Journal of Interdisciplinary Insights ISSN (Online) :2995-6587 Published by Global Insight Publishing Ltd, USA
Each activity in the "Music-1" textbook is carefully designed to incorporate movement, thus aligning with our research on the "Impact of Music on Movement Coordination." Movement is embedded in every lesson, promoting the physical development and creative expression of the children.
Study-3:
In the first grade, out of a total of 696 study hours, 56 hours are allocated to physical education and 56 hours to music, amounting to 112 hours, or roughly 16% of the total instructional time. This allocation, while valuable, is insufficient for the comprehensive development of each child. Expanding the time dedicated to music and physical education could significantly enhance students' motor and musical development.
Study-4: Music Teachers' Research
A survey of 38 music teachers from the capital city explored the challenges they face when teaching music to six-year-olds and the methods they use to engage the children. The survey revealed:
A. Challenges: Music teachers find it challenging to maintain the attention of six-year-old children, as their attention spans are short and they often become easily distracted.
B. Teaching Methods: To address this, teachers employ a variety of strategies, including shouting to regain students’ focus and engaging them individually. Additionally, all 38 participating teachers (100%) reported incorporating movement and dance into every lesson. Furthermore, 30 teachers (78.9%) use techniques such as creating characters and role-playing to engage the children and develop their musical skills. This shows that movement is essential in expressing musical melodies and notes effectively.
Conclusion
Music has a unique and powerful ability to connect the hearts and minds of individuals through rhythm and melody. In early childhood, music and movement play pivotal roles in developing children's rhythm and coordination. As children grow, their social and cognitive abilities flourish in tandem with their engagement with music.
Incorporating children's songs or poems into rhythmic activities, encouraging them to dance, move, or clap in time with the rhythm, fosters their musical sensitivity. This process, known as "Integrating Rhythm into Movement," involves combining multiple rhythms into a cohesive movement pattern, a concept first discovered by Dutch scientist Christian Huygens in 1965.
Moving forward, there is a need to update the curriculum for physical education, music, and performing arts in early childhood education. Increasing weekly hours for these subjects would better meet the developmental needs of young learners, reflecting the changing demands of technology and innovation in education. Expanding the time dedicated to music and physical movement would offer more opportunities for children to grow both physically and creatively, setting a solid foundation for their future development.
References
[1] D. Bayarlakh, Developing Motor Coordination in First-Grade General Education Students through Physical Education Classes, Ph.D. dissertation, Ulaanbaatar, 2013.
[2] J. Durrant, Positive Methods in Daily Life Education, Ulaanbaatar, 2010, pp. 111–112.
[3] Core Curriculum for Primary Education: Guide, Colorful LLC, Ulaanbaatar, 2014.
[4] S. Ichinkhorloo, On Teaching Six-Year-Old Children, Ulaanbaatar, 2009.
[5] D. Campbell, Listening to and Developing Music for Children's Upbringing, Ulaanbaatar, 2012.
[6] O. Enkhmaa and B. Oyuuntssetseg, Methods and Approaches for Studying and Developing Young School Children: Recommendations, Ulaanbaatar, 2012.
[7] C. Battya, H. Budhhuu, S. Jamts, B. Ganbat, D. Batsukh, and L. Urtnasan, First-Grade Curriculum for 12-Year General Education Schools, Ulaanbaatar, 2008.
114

▸ PROBLEM DESCRIPTION: Please make an exact copy of the lines above from the line with "[4] S. Ichinkhorloo, On" through the line with "[6] O. Enkhmaa", both ends included.

▸ WRITTEN SOLUTION:
[4] S. Ichinkhorloo, On Teaching Six-Year-Old Children, Ulaanbaatar, 2009.
[5] D. Campbell, Listening to and Developing Music for Children's Upbringing, Ulaanbaatar, 2012.
[6] O. Enkhmaa and B. Oyuuntssetseg, Methods and Approaches for Studying and Developing Young School Children: Recommendations, Ulaanbaatar, 2012.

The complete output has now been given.